Renowned U.S. Economist Says High Taxes Squash Greece’s Prospects for Recovery

Greek TaxA recently released study by the Economics Department at the National Kapodistrian University of Athens revealed that Greece has the third highest taxation rate among 21 European countries. Only Sweden and Denmark have a higher tax rate, countries with highly advanced welfare states and without the fiscal problems that plague Greece.
For a country asked to embark on rapid systemic reforms, entailing deep and painful structural adjustment policies, high taxes are extremely counterproductive and squash the prospects of recovery, says renowned American economist John Howland Cochrane.
In a lengthy talk, John H. Cochrane, who specializes in financial economics and macroeconomics and is the AQR Capital Management Distinguished Service Professor of Finance at the University of Chicago and a Senior Fellow at the Hoover Institution at Stanford University, said that “especially raising taxes on people who wanted to invest in Greece, expand businesses, and hire people was a very poor decision.”
Professor Cochrane added that “Greece may be expected to pay back its debts, but this should be done by helping its economy grow, not by imposing ever higher taxes on business and citizens.”
Furthermore, Cochrane thinks that Greece made a bad choice by opting for a bailout instead of defaulting on its debts. As he said, “I think defaulting on the original lenders, who made a lot of money in the good times, would have been a good policy for Greece and for Europe.

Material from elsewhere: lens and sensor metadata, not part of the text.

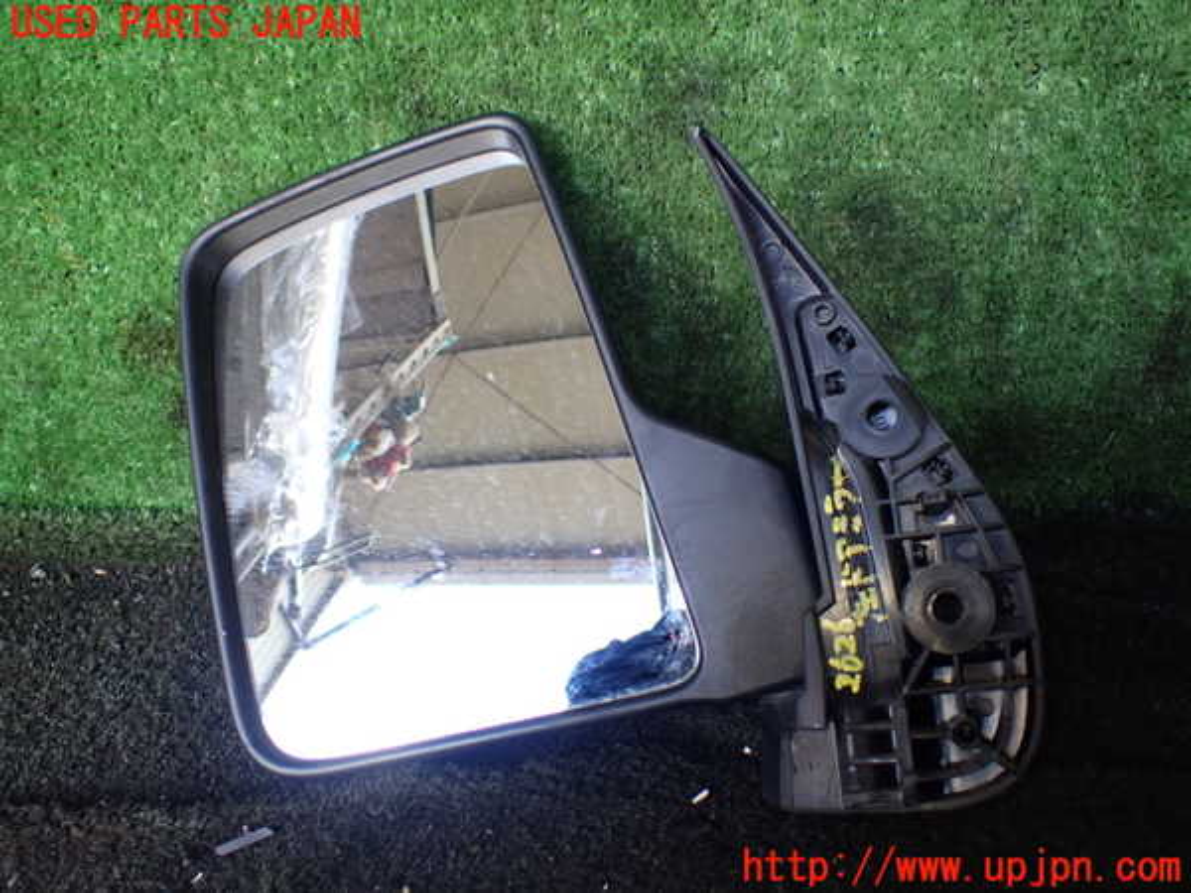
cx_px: 596
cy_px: 446
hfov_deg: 60.0
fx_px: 1032
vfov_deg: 46.8
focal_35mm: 30
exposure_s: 1/125
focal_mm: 5.4
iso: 250
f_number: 2.3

In a currency union, sovereign debt must be allowed to default, just like corporate debt. It would have cost Greece a fair amount in the short run, admittedly. Default followed by structural reform might have allowed Greece to quickly start growing. Default followed by cutting itself off from the world would have been a worse disaster than now.”
Asked whether Greece should default at the present juncture, Professor Cochrane said this: “There is little benefit now, since most of the debt is in foreign official hands and they seem willing to extend as needed. The key for Greece is a far reaching structural reform, openness, and to become a trading and entrepreneurial society. If it did this, it wouldn’t have to default. Default without such measures would cut Greece off from the world with little benefit.”
While some economists maintain that Greece would be better off by leaving the euro, Cochrane thinks this would be a mistake. As he stressed to me “Greece did not grow like crazy when it had its own currency, and regularly devalued and inflated. The capital controls in place now are I think most unfortunate. Greece has half left the Euro already. You’ve bought the benefits of a firm commitment to stay in the euro and not devalue and inflate. No point in spending those benefits now.”
With regard to the type of policies that he would advocate for re-boosting the Greek economy after seven years of a continuous recession, Cochrane said there is no magic formula and that he would recommend “The same structural reforms everyone recommends, but which Greece hasn’t started implementing. Get up to #1 on the World Bank Ease of Doing Business Index. Free labor markets, imports, exports, licenses, permits, zoning, and so forth. And introduce low simple taxes which you actually collect.”